— Exercise details —
For the listing below, return the line containing "23 okt. 2025", the line containing "Lees meer...", and all lines in between, exactly as written and nothing else.

— Records for this exercise —
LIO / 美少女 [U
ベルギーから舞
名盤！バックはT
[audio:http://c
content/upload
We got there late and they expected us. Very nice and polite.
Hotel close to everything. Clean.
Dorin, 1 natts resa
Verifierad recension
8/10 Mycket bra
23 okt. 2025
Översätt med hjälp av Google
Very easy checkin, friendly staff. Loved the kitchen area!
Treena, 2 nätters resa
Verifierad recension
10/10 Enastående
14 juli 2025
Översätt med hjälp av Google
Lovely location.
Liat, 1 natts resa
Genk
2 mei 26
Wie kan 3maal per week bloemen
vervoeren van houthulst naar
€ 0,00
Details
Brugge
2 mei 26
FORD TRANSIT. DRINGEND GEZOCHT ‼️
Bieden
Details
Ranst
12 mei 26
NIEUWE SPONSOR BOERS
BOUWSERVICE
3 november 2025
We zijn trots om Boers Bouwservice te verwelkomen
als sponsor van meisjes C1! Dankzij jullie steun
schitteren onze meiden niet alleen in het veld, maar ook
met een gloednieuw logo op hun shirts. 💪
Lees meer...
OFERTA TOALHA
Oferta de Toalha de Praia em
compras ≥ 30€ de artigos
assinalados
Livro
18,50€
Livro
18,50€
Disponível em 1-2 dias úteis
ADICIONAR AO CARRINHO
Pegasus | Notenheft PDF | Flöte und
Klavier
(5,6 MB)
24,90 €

--

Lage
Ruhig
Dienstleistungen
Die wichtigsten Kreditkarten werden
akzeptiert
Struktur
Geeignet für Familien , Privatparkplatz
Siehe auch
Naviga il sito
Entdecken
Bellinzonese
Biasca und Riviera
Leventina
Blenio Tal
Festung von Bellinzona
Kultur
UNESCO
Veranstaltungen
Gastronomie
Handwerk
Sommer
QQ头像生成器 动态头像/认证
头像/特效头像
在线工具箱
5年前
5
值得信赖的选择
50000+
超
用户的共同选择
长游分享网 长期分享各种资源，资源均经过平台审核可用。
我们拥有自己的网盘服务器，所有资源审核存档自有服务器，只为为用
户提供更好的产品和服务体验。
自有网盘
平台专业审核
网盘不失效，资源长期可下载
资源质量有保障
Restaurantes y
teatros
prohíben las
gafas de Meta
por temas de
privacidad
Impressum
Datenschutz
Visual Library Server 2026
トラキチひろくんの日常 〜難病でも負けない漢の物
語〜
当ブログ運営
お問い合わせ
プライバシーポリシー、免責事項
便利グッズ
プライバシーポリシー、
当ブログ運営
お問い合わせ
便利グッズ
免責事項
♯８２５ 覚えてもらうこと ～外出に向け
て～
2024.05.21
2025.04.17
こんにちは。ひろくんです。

— Expected answer —
23 okt. 2025
Översätt med hjälp av Google
Very easy checkin, friendly staff. Loved the kitchen area!
Treena, 2 nätters resa
Verifierad recension
10/10 Enastående
14 juli 2025
Översätt med hjälp av Google
Lovely location.
Liat, 1 natts resa
Genk
2 mei 26
Wie kan 3maal per week bloemen
vervoeren van houthulst naar
€ 0,00
Details
Brugge
2 mei 26
FORD TRANSIT. DRINGEND GEZOCHT ‼️
Bieden
Details
Ranst
12 mei 26
NIEUWE SPONSOR BOERS
BOUWSERVICE
3 november 2025
We zijn trots om Boers Bouwservice te verwelkomen
als sponsor van meisjes C1! Dankzij jullie steun
schitteren onze meiden niet alleen in het veld, maar ook
met een gloednieuw logo op hun shirts. 💪
Lees meer...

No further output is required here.